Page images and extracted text
····················

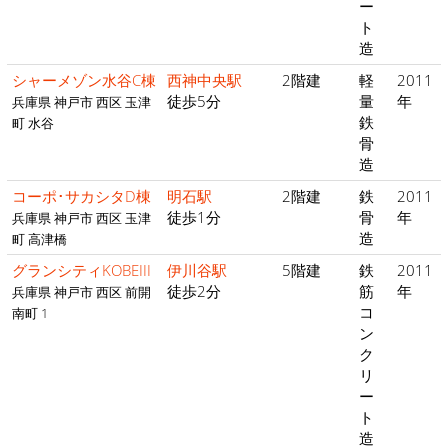
ー
ト
造
シャーメゾン水谷C棟
西神中央駅
2階建
軽
2011
徒歩5分
量
年
兵庫県 神戸市 西区 玉津
鉄
町 水谷
骨
造
コーポ･サカシタD棟
明石駅
2階建
鉄
2011
徒歩1分
骨
年
兵庫県 神戸市 西区 玉津
造
町 高津橋
グランシティKOBEIII
伊川谷駅
5階建
鉄
2011
徒歩2分
筋
年
兵庫県 神戸市 西区 前開
コ
南町 1
ン
ク
リ
ー
ト
造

····················

> What is being asked: Output nothing except an exact copy of the records above, with the images left out.

> Exercise answer:
ー
ト
造
シャーメゾン水谷C棟
西神中央駅
2階建
軽
2011
徒歩5分
量
年
兵庫県 神戸市 西区 玉津
鉄
町 水谷
骨
造
コーポ･サカシタD棟
明石駅
2階建
鉄
2011
徒歩1分
骨
年
兵庫県 神戸市 西区 玉津
造
町 高津橋
グランシティKOBEIII
伊川谷駅
5階建
鉄
2011
徒歩2分
筋
年
兵庫県 神戸市 西区 前開
コ
南町 1
ン
ク
リ
ー
ト
造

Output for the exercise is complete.